Thanks guys, I was just worried because i read about Hybrid JD x Convict so i didn't really want it to be an issue in the tank. But if its ok then i'll add a female in about a week. :fish:


----------



## NatBarry (Feb 19, 2008)

Thats cool...love the JD which i agree is a male. Go ahead and have another convict, i have a female convict in with malawi cichlids.


----------



## Guest (Feb 24, 2008)

nathanbarry said:


> Thats cool...love the JD which i agree is a male. Go ahead and have another convict, i have a female convict in with malawi cichlids.
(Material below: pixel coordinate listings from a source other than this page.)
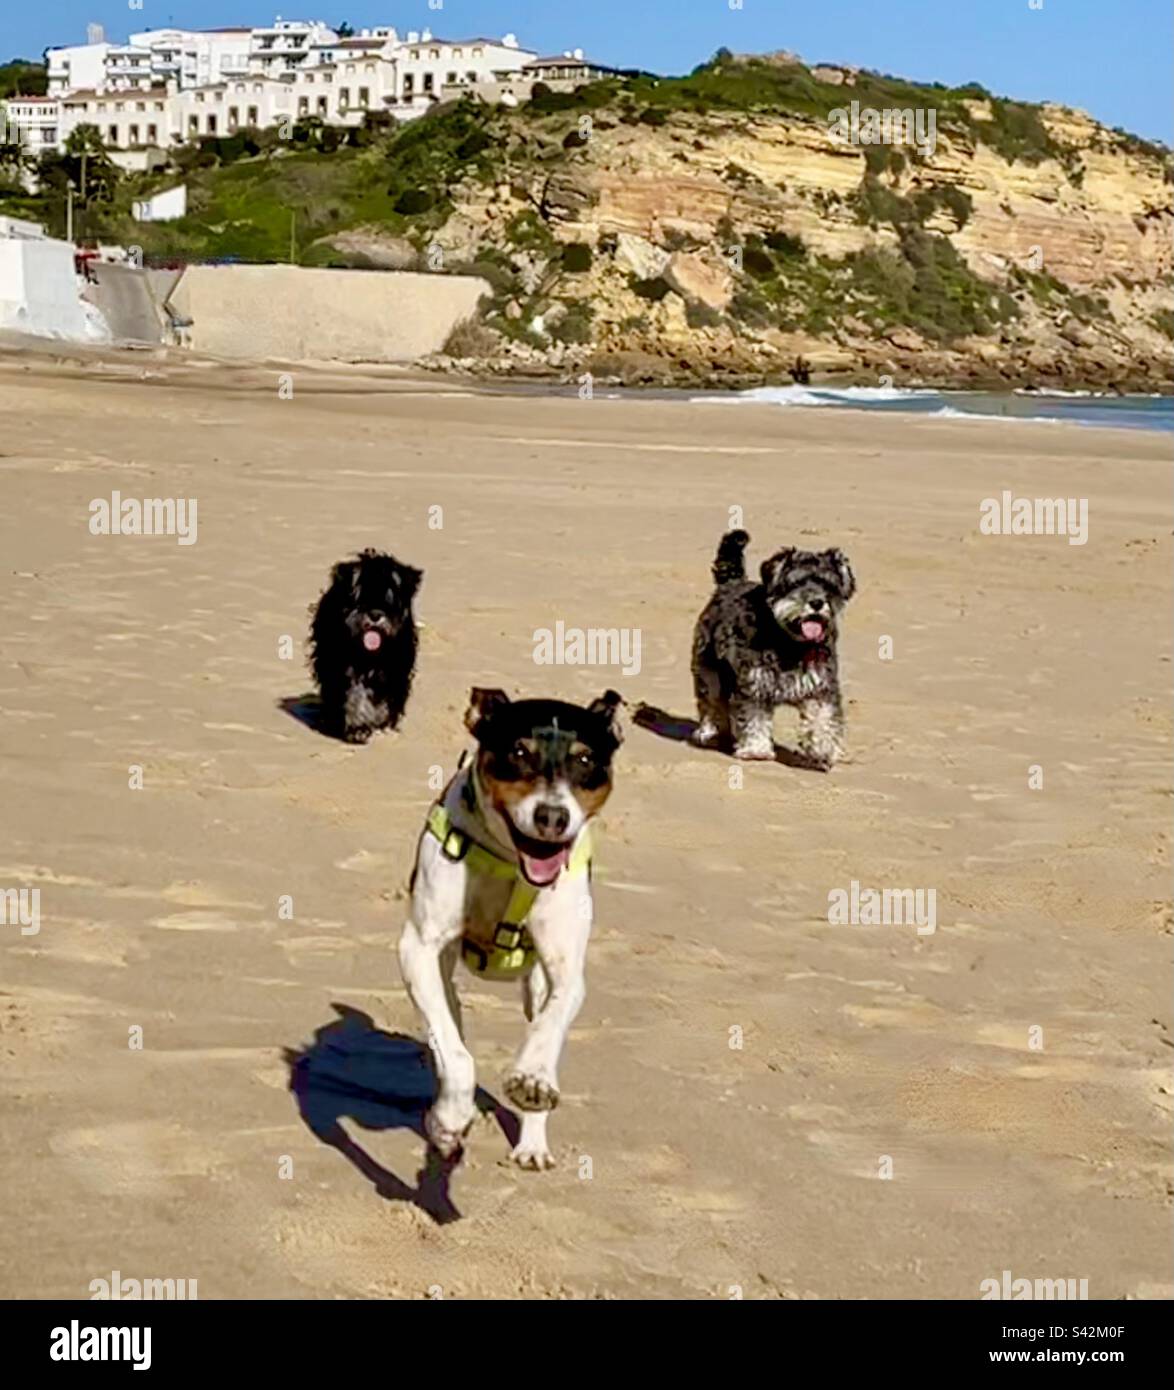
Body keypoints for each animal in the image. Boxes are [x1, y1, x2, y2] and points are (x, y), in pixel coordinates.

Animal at [309, 547, 422, 745]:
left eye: (390, 597)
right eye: (361, 596)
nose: (375, 615)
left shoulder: (395, 668)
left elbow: (385, 699)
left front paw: (382, 723)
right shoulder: (345, 667)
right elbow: (355, 695)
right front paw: (357, 729)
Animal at [397, 689, 622, 1167]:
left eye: (585, 759)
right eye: (518, 753)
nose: (552, 816)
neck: (510, 863)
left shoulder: (565, 970)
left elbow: (548, 1026)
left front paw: (533, 1079)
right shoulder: (418, 948)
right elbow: (456, 1055)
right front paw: (449, 1120)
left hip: (533, 982)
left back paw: (532, 1140)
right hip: (441, 974)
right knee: (450, 1030)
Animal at [691, 530, 855, 772]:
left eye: (829, 584)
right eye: (796, 582)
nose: (816, 602)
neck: (790, 642)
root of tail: (730, 584)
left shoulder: (821, 687)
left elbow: (823, 718)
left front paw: (824, 749)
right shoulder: (754, 683)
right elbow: (754, 717)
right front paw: (756, 749)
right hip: (709, 670)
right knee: (711, 701)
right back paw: (709, 732)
just because you do things that you shouldnt, doesnt mean that you should preach it to others. long term your convict/malawian mix wont work. IMO


----------



## Gourami Swami (Jul 4, 2006)

^ normally im on your side mikey, but I have to disagree. Depending on tank size and individual species, having a convict in with malawians is totally possible. And having 2 female cons and a JD in a 55g certainly isnt overstocked.


----------



## Guest (Feb 25, 2008)

never said it was over stocked. but mixing species from different lakes generally is not a good idea, especially when behavior differs, feeding differs, etc.
there are social hierarchies with in fish tanks, if all the fish behave in a similar manner, you have less aggression problems, and less death. if not, you have problems. cons play a different game than most your malawians. dont take my word for it, try it


----------



## fish4fish (Jan 18, 2008)

I think goodmike is talking about nathanbarry, and not the jackdempsey but i get what he is saying
uhmm another problem...2 days now and the jack isn't eating...
It has a cave on one side of the tank but does venture out to the others...

I read around that having shoals of fish may make the hiders more active because they see it's safe out. So i moved in 2 giant danios and am planning on getting 4 more. And then i just thought that some Barbs might look nice too.
Does having Shoals really help with the hiding? And just wait out JD's eating problem?


----------